Disney anti-fat attraction called ‘horrifying’
Fat chance Disney’s latest attraction will win over weight researchers, who are petitioning for the immediate shuttering of the “horrifying” exhibit – one that, ironically, purports to be on their side.
Habit Heroes, which opened at Disney World this month, features superheroes Will Power and Callie Stenics, a buff duo who lead kids in the fight against poor health.
Bad habits are personified by such obese villains as Lead Bottom and The Glutton, whose crimes include inactivity and binging.
With childhood obesity rates having almost tripled in the past 25 years, many will see value in the educational attraction.
But according to the Binge Eating Disorder Associa- tion, National Association of Anorexia Nervosa and Associated Disorders, and a chair of the Canadian Obesity Network, the Disney effort is guilty of “blatant discrimination.”
“It’s so dumbfounding it’s unreal,” says Dr. Yoni Freedhoff, an assistant professor of family medicine at the University of Ottawa.
“I just can’t believe somebody out there thought it was a good idea to pick up where the school bullies left off and shame kids on their vacation.”
The Epcot attraction, which includes a mobile app and interactive website, encourages kids to start food fights – using broccoli spears as ammo – and to use “positive peer pressure” to force an obese man to exercise.
Freedhoff, whose family recently visited the Florida theme park, calls the premise a “gross oversimplification.”
He suggests childhood obesity would be better fought by teaching youth how to read food labels, about the exercise required to burn calories, and to cook from scratch as opposed to buying boxed products emblazoned with cartoons.
He argues it’s not children who are to blame but the environment in which they’re being raised.
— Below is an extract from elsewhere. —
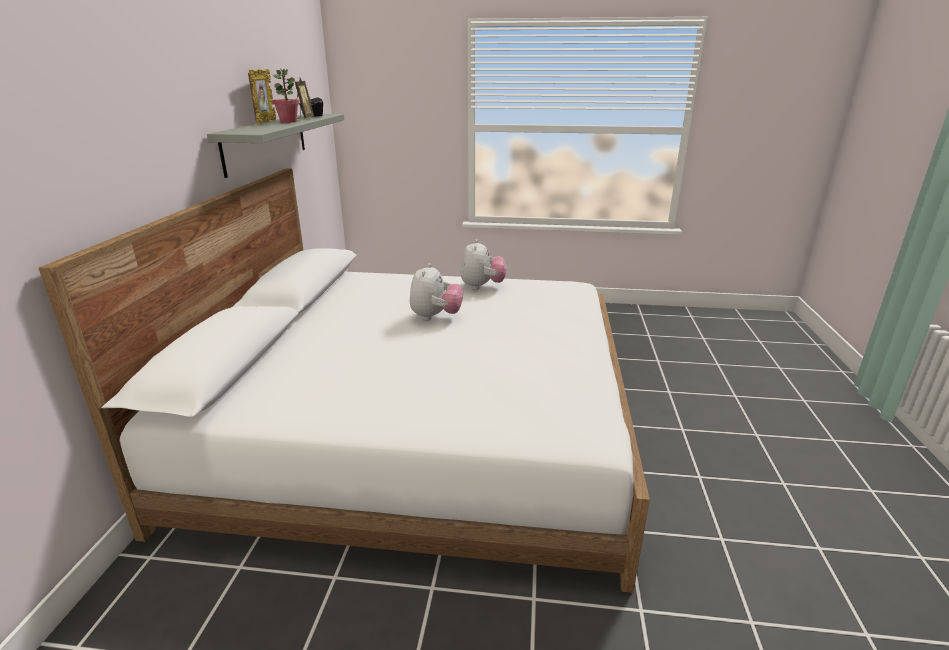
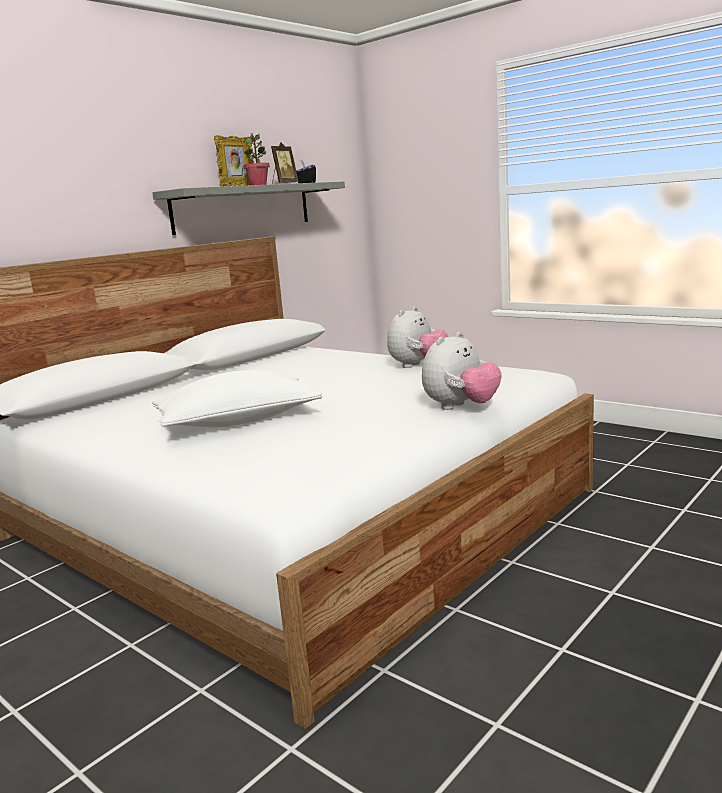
camera: 35 degrees right, 10 degrees down
plush toy [410,263,463,321] -> plush toy moved to [422,331,502,410]
none -> white pillow [152,370,322,427]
“There’s no doubt in my mind that overweight and obese kids going through this exhibit are leaving feeling horrible about themselves,” says Freedhoff, the Canadian Obesity Network’s family medicine chair.
“Disney couldn’t close it down too soon as far as I’m concerned.”
The attraction’s debut has sparked an online maelstrom among health professionals, who in recent days have taken to the blogs to voice their concerns.
Rebecca Scritchfield, an adjunct professor at George Washington University, said she was “disgusted” by the exhibit’s implication that weight is indicative of health, writing: “I would love to know what sickos thought this up.”
But if Habit Heroes is offensive to some, weight researcher Freedhoff doesn’t think it’s intentionally so.
Rather, Freedhoff blames what he dubs a broken cultural notion of the causes of obesity.
“I’d be surprised if Disney, a company that makes its money off of making kids happy, set out to shame kids and reinforce horrible stereotypes,” says Freedhoff.
“It’s just that society does believe (weight control) is about willpower and calisthenics.”
Disney did not respond to a request for comment.